People are always having conversations like these, asserting their identity and experience to justify their entitlements and points of view. But who are you really? Take away the cloak of where you happened to be born, where you live, your job, your religion, your gender, the amount of stuff you have collected on your journey and the opinions you have formed, based on the information you have. When you strip those things away, what are you really entitled to, that someone else isn’t?

Aren’t we all just minnows in a school of fish moving through the water on the momentum of each other?

March is usually our Women’s Issue. However, in the spirit of shedding our identities, rather than clinging to them so fiercely, I am calling this the ‘Achievement Issue’. Our writers have profiled people whose accomplishments are inspiring.

See you next month,

Jane

Uncategorized

Walking Across the World

If you have not ventured to the highway around Huatulco lately you may not have noticed the growing number of migrants on their walk towards a better life. Many months ago on the south side of Copalita an immigration kiosk was erected and manned by immigration and army personnel. They pulled over buses and vans and had a tented area where I occasionally saw people who had been pulled off the buses and vans, for not having the proper documentation, waiting. When I happened to be standing next to a man in an immigration uniform at the bank, I asked him what they did with the people and he told me they sent them back to their country or at least to the border of Mexico.

In the last couple of weeks the number of migrants has steadily grown and in the past couple of days I have seen at least a few hundred people walking on my fifteen-minute drive home. A path just before the immigration kiosk has been forged so that they can avoid it altogether. 

Yesterday I stopped and asked a group where they were from just before they got on the avoid-immigration kiosk path through the bushes. 

“Haiti” one man responded.

“où allez vous?” I asked

“Les Etats-Unis” he said.

This morning while driving back in to work, moving in the same direction as the walkers, I stopped for two women. They climbed right in my car with a small baby and a few meters later we picked up a young man. I asked if they were from Haiti and they said they were from Guinea. 

The immigration kiosk was just up ahead but we weren’t stopped, to be fair the two soldiers standing in front of it looked resigned to their inability to do anything.

We stopped just off the highway in Copalita and had breakfast. Guinea is 9345 km from Huatulco. Over breakfast we exchanged names and phone numbers. 

Mari Assi, a robust young woman with a burn scar covering one hand and forearm was wearing sandals and carrying her 19 month-old daughter Fati. Her traveling companion was Aminata who had left her 13-year old daughter back in Guinea and the young man was Osmane. While French is the primary language in Guinea, due to its colonization by the French, their speech was also peppered with words of a language I didn’t know. They flew from Guinea to Nicaragua and had been walking/taking buses/ hitchhiking for 12 days. Their final destination goal: New York.

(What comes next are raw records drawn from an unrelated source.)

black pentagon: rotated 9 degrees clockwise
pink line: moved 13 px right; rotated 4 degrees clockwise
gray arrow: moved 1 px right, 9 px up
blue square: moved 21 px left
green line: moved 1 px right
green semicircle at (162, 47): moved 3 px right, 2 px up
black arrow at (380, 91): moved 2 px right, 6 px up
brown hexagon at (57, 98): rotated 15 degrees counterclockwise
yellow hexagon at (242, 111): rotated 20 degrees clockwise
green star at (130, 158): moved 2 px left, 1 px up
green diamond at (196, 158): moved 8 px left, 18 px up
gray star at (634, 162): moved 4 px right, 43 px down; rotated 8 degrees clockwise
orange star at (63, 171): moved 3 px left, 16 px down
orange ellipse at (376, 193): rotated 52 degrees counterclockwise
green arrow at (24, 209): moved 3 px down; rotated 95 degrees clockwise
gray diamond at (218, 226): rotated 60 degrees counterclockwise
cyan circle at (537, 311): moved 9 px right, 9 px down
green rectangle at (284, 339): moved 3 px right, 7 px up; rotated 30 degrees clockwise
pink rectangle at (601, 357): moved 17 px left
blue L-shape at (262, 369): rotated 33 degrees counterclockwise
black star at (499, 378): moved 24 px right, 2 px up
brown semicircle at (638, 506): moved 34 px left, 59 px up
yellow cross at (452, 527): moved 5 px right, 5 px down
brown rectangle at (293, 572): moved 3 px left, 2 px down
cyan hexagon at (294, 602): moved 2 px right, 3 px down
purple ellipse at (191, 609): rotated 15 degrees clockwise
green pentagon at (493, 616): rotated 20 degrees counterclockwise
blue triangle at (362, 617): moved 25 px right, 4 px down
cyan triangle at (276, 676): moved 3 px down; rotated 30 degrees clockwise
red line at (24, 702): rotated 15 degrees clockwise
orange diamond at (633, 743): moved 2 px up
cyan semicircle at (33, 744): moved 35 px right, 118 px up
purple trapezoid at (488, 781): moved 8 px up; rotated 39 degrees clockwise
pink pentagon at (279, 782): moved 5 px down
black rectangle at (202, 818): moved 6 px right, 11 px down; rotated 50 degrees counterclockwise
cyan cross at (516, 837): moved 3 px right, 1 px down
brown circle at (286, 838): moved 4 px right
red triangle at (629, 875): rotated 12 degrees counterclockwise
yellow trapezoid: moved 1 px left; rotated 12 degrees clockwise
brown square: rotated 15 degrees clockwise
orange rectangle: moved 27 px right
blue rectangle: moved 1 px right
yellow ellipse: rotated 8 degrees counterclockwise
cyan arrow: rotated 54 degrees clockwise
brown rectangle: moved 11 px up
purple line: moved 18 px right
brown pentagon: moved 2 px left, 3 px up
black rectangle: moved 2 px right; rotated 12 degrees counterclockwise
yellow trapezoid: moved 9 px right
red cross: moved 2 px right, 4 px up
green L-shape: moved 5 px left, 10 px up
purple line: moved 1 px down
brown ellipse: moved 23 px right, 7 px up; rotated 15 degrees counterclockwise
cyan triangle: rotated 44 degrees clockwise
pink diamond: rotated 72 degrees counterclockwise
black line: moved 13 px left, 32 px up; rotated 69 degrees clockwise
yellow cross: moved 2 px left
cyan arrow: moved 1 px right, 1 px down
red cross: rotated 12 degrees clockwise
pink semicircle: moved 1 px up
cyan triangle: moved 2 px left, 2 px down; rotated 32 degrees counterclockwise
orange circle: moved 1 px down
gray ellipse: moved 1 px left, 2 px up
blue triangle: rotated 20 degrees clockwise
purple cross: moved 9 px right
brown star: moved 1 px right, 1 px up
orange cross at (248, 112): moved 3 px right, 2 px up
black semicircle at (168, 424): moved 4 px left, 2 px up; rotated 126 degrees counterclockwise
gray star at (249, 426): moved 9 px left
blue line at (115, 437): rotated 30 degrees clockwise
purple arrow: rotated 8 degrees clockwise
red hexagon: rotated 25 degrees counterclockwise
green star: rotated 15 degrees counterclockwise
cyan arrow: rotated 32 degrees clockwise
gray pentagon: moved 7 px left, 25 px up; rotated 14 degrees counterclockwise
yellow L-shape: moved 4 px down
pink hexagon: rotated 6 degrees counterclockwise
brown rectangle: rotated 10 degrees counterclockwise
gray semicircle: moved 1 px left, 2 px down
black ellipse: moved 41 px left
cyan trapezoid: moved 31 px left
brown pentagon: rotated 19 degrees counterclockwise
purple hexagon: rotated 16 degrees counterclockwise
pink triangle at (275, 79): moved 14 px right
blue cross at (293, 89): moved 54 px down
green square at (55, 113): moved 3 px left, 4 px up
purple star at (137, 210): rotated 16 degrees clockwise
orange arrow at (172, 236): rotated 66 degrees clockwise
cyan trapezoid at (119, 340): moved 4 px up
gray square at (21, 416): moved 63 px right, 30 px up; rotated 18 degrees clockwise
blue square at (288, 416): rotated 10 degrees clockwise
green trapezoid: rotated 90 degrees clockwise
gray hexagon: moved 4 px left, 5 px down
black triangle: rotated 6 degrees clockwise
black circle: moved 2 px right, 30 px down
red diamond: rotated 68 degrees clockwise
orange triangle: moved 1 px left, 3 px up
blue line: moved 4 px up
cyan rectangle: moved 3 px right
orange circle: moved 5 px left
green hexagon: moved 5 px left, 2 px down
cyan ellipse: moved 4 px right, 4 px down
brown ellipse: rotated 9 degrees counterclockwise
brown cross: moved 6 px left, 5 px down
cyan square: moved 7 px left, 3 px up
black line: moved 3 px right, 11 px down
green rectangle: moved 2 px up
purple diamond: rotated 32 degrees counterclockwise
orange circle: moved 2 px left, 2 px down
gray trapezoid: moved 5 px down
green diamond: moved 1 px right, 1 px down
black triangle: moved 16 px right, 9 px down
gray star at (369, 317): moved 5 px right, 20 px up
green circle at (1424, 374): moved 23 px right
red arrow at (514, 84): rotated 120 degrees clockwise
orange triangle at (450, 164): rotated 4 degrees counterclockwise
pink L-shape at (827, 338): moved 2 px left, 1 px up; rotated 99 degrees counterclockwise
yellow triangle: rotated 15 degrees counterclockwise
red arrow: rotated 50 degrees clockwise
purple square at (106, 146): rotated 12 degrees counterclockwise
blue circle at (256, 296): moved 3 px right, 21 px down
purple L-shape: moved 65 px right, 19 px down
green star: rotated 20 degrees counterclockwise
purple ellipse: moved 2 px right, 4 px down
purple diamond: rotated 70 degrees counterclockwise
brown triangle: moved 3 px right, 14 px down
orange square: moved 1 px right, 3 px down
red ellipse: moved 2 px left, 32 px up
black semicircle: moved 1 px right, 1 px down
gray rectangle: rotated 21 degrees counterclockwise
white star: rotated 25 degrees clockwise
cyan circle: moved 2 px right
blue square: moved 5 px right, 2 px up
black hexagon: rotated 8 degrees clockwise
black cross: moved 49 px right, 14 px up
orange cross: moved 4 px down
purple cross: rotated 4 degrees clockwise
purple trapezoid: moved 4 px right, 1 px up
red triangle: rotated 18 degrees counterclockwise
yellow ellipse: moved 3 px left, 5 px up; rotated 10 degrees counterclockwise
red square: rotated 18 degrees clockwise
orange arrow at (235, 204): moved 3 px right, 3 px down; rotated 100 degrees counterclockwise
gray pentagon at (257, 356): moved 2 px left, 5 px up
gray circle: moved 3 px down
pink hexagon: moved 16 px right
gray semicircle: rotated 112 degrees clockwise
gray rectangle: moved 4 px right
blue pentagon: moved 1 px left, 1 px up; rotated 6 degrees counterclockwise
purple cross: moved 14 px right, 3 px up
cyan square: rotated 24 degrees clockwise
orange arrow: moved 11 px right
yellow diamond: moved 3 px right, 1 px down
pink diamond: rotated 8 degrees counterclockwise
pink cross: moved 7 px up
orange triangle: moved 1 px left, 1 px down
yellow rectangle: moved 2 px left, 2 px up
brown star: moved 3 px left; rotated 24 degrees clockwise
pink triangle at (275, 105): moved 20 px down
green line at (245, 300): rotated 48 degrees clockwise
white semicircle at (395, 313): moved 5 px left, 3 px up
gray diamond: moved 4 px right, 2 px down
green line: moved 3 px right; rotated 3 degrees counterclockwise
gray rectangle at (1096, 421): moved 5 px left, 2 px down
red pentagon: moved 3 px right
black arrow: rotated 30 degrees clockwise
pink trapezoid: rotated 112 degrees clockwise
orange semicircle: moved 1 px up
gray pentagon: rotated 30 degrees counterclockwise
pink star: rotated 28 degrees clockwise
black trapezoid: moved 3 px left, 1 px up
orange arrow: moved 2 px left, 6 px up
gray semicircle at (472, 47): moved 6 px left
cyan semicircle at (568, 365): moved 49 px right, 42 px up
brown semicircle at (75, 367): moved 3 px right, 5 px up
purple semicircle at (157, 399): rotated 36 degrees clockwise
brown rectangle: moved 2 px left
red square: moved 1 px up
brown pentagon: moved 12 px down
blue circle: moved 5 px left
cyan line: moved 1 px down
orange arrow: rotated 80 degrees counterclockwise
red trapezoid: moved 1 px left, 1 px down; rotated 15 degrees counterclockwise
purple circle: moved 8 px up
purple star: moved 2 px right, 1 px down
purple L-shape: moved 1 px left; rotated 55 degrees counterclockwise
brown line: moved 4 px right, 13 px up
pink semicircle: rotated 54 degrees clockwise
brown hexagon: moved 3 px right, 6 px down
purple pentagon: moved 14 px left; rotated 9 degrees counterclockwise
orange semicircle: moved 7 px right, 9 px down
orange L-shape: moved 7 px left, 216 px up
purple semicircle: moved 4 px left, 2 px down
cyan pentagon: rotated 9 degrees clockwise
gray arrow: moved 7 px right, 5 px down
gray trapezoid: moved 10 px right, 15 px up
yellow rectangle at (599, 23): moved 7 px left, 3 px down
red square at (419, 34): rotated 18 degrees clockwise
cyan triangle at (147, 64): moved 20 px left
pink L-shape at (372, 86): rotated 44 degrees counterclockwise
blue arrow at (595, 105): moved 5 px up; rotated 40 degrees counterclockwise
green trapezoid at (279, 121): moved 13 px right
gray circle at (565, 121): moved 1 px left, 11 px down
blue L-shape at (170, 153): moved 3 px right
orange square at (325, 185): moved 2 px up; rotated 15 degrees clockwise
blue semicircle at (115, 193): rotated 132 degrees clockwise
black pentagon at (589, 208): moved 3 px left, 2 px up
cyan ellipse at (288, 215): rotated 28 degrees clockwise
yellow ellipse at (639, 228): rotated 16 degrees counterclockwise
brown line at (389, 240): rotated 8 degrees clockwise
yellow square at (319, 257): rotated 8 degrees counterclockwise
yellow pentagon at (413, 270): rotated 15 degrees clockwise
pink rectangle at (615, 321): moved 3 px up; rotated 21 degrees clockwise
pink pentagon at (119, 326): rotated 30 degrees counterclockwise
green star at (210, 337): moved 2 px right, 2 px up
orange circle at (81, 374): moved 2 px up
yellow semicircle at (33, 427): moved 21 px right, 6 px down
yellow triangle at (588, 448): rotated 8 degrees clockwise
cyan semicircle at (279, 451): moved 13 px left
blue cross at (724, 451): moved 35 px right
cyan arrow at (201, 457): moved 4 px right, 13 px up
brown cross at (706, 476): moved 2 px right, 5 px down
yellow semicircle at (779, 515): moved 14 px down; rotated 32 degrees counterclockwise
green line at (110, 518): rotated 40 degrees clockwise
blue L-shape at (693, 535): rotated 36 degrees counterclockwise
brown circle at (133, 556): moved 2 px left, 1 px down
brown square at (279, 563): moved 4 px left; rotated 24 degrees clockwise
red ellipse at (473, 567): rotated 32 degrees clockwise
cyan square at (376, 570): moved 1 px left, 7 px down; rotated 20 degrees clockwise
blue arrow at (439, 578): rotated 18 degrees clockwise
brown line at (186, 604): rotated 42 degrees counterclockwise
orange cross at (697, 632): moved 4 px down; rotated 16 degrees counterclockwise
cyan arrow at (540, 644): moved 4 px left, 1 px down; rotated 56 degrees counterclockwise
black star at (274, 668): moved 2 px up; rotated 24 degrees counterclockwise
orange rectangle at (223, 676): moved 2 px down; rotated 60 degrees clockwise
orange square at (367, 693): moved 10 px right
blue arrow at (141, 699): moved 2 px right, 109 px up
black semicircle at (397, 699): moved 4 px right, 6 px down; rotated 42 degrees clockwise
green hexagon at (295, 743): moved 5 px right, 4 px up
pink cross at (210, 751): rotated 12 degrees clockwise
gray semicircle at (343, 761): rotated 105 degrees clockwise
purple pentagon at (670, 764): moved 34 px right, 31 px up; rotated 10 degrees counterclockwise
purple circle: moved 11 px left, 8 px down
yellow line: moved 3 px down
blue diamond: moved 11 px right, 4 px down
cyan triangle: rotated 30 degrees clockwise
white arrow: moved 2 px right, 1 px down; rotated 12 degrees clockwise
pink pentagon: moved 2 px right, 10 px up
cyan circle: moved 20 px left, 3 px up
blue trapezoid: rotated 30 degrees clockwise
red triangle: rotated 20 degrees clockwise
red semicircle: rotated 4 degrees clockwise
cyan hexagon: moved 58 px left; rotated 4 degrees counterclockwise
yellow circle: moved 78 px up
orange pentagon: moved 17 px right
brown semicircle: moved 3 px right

If you watch the news it will tell you about the atrocities happening in other parts of the world- military coups, crime, instability, places where women being raped is a regular occurrence. I don’t need look at the news to understand the why of what brought Mari Assi, Aminata, Fati and Osmane to be on the same road as me. I only need to look at their inadequate footwear, their clothes that have leaves sticking to them from sleeping in the bushes, to know they deserve more… more help… more humanity… and more compassion.